### The input
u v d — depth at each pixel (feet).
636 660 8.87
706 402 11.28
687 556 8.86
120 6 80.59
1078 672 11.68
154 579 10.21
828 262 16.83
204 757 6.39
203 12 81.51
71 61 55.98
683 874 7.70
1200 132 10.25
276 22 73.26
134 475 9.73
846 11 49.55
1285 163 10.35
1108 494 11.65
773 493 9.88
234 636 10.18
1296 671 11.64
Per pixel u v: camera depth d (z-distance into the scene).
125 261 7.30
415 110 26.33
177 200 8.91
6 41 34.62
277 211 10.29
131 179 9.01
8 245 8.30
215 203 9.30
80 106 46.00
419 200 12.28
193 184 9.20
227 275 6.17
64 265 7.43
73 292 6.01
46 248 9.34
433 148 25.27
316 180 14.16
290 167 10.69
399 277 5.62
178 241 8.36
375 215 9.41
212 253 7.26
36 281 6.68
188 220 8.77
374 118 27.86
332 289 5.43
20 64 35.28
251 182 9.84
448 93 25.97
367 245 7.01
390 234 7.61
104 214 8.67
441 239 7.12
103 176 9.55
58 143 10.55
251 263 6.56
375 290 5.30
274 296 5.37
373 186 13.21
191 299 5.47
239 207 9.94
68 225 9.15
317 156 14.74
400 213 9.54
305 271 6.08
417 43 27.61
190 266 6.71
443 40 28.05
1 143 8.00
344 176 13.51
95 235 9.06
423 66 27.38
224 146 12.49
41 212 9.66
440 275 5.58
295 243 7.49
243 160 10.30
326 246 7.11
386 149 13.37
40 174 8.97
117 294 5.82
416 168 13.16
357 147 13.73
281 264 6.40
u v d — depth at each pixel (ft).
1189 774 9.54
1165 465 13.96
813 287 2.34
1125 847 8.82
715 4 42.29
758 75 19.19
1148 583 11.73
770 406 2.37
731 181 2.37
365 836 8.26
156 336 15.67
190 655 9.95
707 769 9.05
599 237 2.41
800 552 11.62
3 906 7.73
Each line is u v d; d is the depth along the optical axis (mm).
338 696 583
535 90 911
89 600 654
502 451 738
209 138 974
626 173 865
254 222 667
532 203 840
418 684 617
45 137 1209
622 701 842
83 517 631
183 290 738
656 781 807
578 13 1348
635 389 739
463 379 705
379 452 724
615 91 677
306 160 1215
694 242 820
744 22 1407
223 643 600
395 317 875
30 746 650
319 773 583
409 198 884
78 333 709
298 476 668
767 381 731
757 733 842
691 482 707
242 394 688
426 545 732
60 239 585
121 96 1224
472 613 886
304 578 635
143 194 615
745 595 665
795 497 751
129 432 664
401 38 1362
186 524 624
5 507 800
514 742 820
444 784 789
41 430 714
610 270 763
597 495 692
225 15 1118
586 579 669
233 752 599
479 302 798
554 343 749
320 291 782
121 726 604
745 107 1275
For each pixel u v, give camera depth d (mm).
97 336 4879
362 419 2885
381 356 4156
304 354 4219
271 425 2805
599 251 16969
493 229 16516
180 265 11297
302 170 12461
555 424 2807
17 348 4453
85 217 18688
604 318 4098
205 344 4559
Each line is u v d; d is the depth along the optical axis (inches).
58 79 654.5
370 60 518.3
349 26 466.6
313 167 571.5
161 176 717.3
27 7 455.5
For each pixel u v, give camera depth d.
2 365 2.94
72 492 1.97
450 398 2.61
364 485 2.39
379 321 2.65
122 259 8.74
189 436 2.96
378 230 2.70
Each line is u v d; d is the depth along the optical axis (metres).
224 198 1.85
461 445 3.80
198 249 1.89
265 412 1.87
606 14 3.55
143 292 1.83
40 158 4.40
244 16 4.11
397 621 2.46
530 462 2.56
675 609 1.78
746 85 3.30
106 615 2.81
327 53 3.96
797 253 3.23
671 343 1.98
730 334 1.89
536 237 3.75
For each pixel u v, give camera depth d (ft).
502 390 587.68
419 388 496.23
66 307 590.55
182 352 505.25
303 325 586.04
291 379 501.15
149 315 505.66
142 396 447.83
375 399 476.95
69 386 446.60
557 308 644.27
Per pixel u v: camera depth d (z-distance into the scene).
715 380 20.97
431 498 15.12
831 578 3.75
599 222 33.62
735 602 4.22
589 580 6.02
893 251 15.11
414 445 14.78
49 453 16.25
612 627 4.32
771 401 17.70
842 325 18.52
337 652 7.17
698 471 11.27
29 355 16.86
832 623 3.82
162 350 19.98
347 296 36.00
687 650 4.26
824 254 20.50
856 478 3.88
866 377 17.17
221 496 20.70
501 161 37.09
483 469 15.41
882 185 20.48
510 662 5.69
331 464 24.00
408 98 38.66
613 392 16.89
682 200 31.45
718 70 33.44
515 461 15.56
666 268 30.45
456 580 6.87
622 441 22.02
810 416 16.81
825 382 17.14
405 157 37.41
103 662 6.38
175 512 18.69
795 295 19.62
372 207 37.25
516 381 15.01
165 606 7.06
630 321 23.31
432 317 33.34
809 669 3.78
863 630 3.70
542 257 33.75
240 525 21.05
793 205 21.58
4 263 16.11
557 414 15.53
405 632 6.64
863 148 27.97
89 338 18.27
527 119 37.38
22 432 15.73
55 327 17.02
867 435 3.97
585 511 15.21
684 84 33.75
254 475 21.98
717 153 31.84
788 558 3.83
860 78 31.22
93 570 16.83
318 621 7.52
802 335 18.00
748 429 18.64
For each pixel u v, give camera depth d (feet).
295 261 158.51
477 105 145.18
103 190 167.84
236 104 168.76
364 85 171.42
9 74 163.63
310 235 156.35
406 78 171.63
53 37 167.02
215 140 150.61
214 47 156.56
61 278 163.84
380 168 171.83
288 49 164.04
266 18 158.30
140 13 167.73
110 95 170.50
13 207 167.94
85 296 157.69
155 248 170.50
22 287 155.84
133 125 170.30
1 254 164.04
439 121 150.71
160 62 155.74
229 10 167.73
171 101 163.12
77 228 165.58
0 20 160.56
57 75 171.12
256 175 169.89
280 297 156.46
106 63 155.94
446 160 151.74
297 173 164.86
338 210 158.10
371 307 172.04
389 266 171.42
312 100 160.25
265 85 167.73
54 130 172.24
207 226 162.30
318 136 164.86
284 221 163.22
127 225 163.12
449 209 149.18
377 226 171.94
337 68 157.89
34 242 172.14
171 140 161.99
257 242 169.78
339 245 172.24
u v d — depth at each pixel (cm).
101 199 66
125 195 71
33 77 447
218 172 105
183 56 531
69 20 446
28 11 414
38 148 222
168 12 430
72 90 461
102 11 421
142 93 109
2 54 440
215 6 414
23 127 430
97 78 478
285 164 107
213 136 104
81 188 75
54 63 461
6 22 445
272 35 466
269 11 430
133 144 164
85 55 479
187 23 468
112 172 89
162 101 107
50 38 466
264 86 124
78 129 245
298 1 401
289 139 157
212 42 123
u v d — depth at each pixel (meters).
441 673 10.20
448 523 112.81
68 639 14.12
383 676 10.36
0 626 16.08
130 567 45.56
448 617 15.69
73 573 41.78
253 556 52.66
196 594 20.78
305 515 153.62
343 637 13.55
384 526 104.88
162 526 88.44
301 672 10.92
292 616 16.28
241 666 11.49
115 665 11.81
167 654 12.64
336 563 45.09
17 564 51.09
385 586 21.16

### The problem
Select and copy every line of the listing with the word "give".

### Solution to the problem
For each pixel u v, give camera depth d (mm).
For each pixel u v, give camera depth d.
For each pixel u v, give camera depth d (ft).
For each pixel u v, give camera depth d (feet).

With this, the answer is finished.